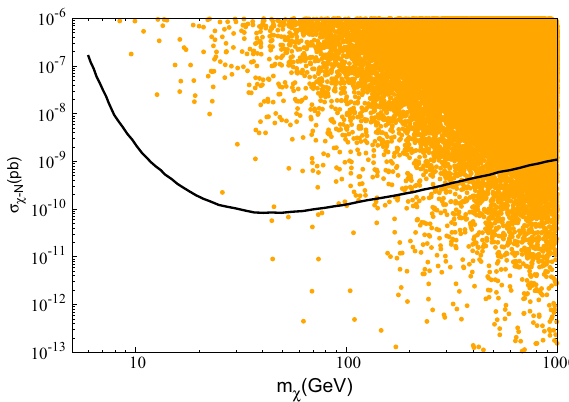
Fig. 5 Parameter space (yellow points) allowed by the relic density observation. The black line is the upper limit on the spin-independent χ − N scattering cross-section from XENON1T experiment. Region below the black line is allowed by direct detection bound from the XENON1T experiment. For this plot, we varied λ (cid:4)χ in the full range − 4 π to 4 π , 5GeV < m χ < 1 TeV, 4 TeV < (cid:7) < 50 TeV, f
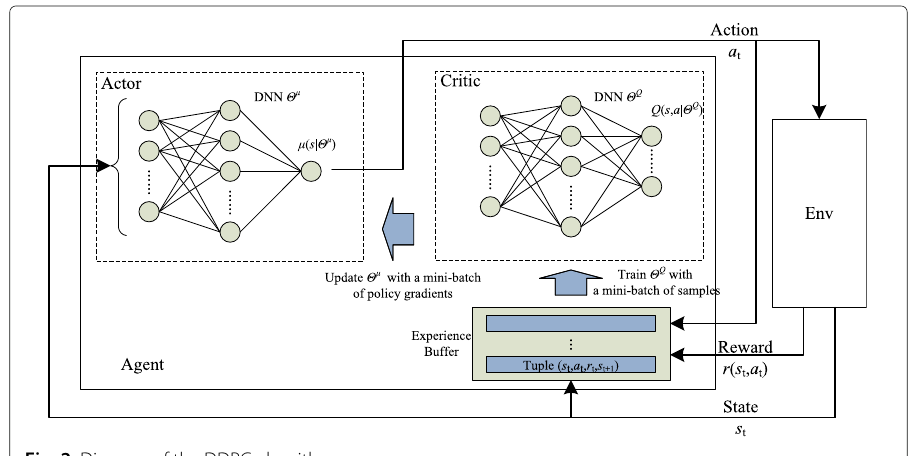
Fig. 2 Diagram of the DDPG algorithm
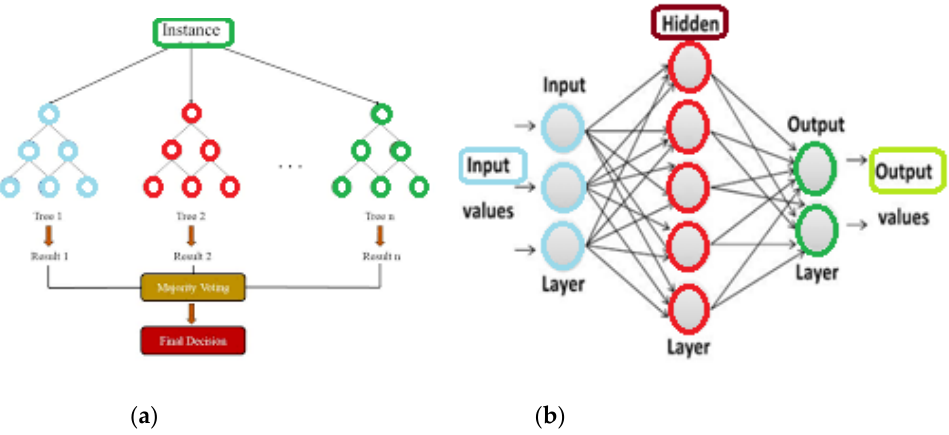
Figure 2. ( a ) Gradient Boosting structure and ( b ) MultiLayer Perceptron Figure 2. (a) Gradient Boosting structure and (b) MultiLayer Perceptron structure.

───

**HOW TO COMPLETE THIS TASK**
In your answer, give every line of the listing above exactly, and do not include the images.

**EXPECTED ANSWER**
Fig. 5 Parameter space (yellow points) allowed by the relic density observation. The black line is the upper limit on the spin-independent χ − N scattering cross-section from XENON1T experiment. Region below the black line is allowed by direct detection bound from the XENON1T experiment. For this plot, we varied λ (cid:4)χ in the full range − 4 π to 4 π , 5GeV < m χ < 1 TeV, 4 TeV < (cid:7) < 50 TeV, f
Fig. 2 Diagram of the DDPG algorithm
Figure 2. ( a ) Gradient Boosting structure and ( b ) MultiLayer Perceptron Figure 2. (a) Gradient Boosting structure and (b) MultiLayer Perceptron structure.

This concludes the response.